### [ENTRIES SUPPLIED]
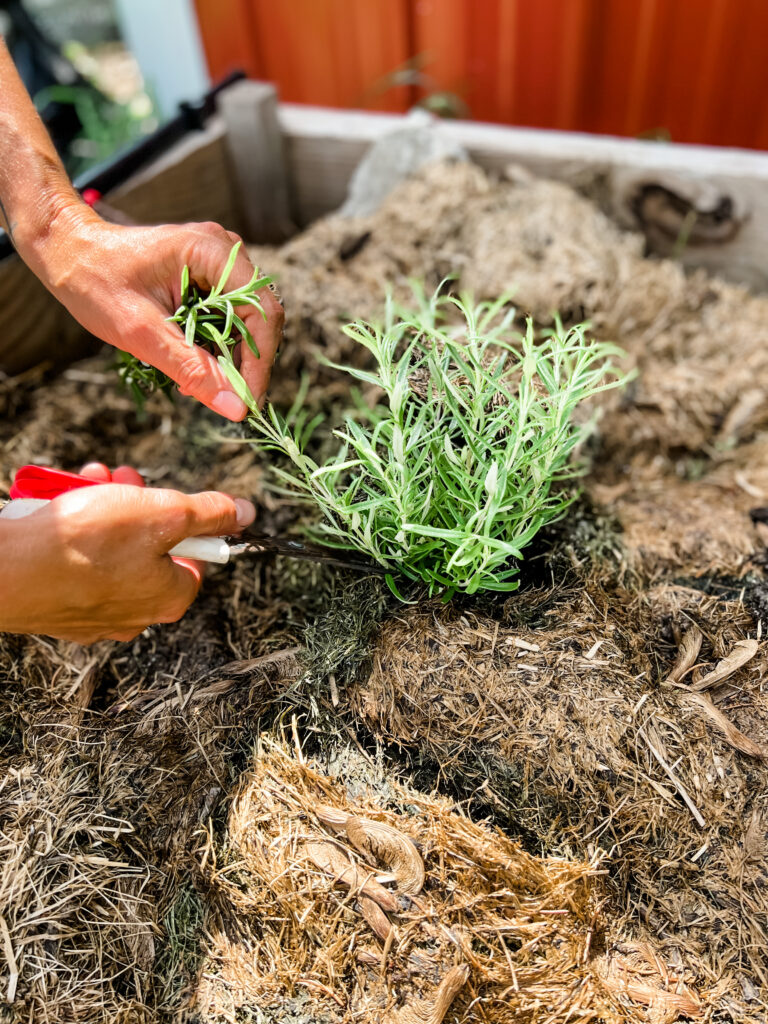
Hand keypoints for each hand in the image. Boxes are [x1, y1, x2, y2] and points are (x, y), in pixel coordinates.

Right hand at [0, 480, 254, 643]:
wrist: (5, 570)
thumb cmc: (84, 543)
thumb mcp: (163, 512)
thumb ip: (210, 512)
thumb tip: (245, 513)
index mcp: (168, 598)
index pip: (197, 558)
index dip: (185, 520)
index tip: (165, 496)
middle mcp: (135, 615)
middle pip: (151, 550)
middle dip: (138, 505)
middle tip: (122, 479)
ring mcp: (92, 615)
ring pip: (111, 551)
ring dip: (104, 509)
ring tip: (87, 482)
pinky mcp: (58, 607)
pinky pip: (76, 563)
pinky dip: (72, 532)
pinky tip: (59, 508)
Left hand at [18, 206, 283, 419]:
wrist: (67, 252)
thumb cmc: (96, 284)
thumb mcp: (143, 334)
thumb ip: (193, 369)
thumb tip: (236, 408)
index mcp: (212, 252)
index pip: (262, 314)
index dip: (261, 362)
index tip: (248, 402)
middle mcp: (224, 251)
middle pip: (260, 318)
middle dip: (246, 362)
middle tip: (225, 398)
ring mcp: (218, 261)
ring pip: (246, 321)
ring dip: (230, 356)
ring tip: (200, 383)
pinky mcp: (209, 274)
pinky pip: (229, 317)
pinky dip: (216, 345)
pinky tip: (193, 362)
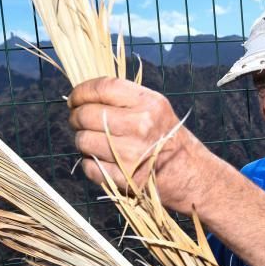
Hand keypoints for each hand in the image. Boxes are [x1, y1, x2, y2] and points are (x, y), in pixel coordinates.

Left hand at [68, 77, 217, 213]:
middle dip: (76, 118)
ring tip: (95, 143)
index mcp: (149, 103)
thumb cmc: (168, 139)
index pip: (103, 87)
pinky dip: (90, 164)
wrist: (190, 175)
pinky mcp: (125, 178)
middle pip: (87, 115)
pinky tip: (103, 161)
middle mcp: (141, 125)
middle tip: (79, 122)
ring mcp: (132, 153)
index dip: (81, 91)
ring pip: (83, 141)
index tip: (74, 99)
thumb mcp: (156, 109)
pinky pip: (89, 166)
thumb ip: (124, 99)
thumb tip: (83, 96)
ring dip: (82, 141)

### [WHAT YOU NEED TO DO]
Set down exactly the lines from the one that contains "index mcp: (149, 103)" to the final line above, both included, and nothing more.

### [ANSWER TO THIS PROBLEM]
index mcp: (149, 103)
thumb cmc: (168, 139)
index pip: (103, 87)
pinky dip: (90, 164)
wrist: (190, 175)
pinky mcp: (125, 178)
middle pip: (87, 115)
pinky tip: (103, 161)
middle mcp: (141, 125)
middle tip: (79, 122)
ring mcp: (132, 153)
index dip: (81, 91)
ring pip: (83, 141)
index tip: (74, 99)
thumb mcp: (156, 109)
pinky pip: (89, 166)
thumb ip: (124, 99)
thumb tip: (83, 96)
ring dip: (82, 141)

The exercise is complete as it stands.